The interesting explanation is:

  • too few tokens lose per-frame details;
  • too many tokens reduce temporal coverage under a fixed memory budget;
  • 50 is a balance between frame detail and long-horizon coverage.

For quantization:

  • 4-bit consistently beats 2-bit;
  • 2-bit saves more memory but loses too much fidelity.

So the default design is not simply “compress as much as possible”. It is a practical middle point:

50 retained tokens per frame + 4-bit memory.

My Takeaways

The biggest contribution is the pre-LLM angle.

ReKV, StreamKV, StreamMem, InfiniPot-V, and LiveVLM all care about streaming memory. But StreamingTOM says:

memory compression is not enough if every visual token still passes through the LLM.

That is a very clear systems point.

CTR is also interesting because it combines two kinds of signals:

  • temporal change tells us what is redundant;
  • attention saliency tells us what is important.

This is conceptually close to InfiniPot-V’s TaR + VaN decomposition:

  • one part handles temporal redundancy;
  • one part handles semantic / model-internal importance.

But StreamingTOM moves the decision earlier in the pipeline.

OQM is less surprising, but very practical. 4-bit group storage + representative-key retrieval is a simple combination, and the group abstraction makes it much cleaner than arbitrary token-level retrieval.

I think the paper’s real message is:

streaming video efficiency needs compression before and after the LLM.

Limitations / Open Questions

  • CTR is still a hard token selection step.
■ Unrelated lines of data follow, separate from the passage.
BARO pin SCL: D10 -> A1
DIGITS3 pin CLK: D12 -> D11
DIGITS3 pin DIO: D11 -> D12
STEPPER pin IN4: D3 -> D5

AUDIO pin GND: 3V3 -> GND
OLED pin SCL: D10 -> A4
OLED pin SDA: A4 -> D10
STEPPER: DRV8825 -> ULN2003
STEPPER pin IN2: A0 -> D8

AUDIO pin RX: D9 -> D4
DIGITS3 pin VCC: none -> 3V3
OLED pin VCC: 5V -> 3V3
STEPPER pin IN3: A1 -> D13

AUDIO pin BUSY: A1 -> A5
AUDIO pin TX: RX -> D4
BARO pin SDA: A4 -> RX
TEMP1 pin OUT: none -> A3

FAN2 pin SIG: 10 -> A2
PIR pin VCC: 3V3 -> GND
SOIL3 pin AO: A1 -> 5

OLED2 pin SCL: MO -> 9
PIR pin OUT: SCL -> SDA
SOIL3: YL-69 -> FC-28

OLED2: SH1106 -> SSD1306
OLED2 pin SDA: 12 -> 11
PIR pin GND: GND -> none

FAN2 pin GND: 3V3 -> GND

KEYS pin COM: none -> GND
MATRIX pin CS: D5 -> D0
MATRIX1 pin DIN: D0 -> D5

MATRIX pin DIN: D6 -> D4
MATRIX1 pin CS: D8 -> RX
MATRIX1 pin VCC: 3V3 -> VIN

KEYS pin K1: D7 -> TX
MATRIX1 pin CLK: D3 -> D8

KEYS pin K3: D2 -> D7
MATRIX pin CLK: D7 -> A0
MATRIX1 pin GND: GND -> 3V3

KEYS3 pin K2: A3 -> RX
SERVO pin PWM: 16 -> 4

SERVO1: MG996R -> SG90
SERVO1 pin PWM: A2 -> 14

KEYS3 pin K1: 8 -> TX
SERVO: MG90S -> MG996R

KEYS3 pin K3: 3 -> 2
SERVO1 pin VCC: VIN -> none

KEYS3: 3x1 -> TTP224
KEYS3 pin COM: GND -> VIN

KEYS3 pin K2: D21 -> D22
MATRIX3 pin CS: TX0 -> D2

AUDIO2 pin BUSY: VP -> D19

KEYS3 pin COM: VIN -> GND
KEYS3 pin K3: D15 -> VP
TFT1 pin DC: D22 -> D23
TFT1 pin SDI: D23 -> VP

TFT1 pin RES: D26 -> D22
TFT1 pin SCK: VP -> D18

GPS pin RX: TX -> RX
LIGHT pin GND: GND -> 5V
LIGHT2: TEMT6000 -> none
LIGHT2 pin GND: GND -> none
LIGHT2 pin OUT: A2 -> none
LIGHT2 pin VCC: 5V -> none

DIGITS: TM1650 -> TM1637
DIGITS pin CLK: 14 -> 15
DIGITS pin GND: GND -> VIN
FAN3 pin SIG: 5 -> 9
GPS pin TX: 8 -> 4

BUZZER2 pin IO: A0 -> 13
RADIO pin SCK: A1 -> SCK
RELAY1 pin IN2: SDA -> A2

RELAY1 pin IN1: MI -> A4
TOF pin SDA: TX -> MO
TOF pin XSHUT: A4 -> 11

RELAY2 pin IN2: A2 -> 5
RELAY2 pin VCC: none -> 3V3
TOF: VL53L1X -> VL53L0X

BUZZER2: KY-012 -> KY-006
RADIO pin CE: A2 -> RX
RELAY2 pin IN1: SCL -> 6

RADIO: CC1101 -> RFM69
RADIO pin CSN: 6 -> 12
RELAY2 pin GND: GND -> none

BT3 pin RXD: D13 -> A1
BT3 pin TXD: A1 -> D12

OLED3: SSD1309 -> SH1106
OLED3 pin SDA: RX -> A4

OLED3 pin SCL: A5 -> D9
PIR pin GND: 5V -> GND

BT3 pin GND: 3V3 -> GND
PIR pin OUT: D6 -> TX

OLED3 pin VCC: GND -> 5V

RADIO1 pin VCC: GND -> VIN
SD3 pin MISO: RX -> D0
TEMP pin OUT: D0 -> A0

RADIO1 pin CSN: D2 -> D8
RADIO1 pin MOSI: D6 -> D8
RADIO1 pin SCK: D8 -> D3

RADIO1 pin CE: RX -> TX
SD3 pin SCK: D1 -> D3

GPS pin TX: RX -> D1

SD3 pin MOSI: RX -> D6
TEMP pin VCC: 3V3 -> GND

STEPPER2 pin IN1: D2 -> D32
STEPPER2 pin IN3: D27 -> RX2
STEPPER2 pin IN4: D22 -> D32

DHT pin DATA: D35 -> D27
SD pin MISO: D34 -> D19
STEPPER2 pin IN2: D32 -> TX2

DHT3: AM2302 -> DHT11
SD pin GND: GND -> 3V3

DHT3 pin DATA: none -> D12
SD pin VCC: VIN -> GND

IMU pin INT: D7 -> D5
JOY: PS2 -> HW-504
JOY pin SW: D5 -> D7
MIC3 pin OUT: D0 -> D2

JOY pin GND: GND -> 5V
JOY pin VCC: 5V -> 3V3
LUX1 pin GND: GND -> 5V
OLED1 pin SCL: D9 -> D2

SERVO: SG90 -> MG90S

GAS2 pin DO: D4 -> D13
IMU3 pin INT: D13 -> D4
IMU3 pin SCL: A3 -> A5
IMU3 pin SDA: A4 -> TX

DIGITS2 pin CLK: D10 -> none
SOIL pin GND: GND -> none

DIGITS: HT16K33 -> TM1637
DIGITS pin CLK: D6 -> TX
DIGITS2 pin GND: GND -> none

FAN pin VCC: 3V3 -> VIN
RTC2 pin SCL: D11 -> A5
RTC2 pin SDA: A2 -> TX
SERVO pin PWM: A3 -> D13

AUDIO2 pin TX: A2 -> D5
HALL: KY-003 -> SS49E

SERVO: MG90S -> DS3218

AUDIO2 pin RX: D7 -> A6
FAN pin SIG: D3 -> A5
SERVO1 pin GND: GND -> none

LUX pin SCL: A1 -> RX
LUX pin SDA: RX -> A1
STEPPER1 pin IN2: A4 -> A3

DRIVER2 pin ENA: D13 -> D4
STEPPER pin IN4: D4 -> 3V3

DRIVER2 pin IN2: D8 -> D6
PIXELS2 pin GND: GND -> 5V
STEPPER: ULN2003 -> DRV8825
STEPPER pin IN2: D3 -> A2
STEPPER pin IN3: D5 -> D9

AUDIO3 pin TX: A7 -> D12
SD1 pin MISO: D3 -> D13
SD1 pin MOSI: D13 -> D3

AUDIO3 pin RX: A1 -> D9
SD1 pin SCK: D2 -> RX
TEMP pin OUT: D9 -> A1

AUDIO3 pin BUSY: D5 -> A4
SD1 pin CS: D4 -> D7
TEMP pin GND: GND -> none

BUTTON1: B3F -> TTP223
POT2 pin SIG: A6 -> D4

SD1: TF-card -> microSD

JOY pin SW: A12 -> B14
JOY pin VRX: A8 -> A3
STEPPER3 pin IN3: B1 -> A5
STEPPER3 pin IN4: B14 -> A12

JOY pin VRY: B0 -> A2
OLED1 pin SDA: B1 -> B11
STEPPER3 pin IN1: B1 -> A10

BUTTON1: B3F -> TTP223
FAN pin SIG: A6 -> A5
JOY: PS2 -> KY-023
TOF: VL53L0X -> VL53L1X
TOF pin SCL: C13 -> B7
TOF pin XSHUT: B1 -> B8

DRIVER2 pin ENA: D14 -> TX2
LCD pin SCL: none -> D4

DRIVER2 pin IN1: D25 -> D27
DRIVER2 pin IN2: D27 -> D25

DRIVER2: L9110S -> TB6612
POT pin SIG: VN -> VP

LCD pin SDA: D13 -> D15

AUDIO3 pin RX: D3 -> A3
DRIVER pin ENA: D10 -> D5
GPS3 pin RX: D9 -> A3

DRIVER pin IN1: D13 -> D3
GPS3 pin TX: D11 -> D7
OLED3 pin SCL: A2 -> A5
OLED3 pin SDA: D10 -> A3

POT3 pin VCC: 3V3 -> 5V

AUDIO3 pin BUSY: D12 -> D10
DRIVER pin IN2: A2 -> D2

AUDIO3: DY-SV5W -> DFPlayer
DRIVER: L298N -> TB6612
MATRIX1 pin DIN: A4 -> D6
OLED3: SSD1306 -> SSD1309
If it discards a fine-grained detail before the LLM, OQM cannot recover it later.
  • The fixed $G=50$ budget is predictable, but not content-adaptive. Some frames are easy and some frames are dense; a learned or dynamic budget may be better.
  • CTR depends on aligned adjacent-frame comparison. Fast camera motion, scene cuts, or changing viewpoints may make simple patch-wise similarity less reliable.
  • OQM retrieval uses group-level representative keys. This is efficient, but it may miss evidence that is hidden inside a low-scoring group.
  • The vision encoder is still dense and remains a major latency source. The paper also lists this as a limitation.
  • Newer VLMs with more complicated visual tokenization or 3D positional encoding may need extra engineering. The Qwen2.5-VL result is encouraging, but this part is probably still model-specific.

Remark: StreamingTOM feels like the missing prefill-side counterpart to the KV-cache papers.

Remark: The cleanest idea is not just CTR or OQM alone, but using the same frame-aligned group as the unit for both.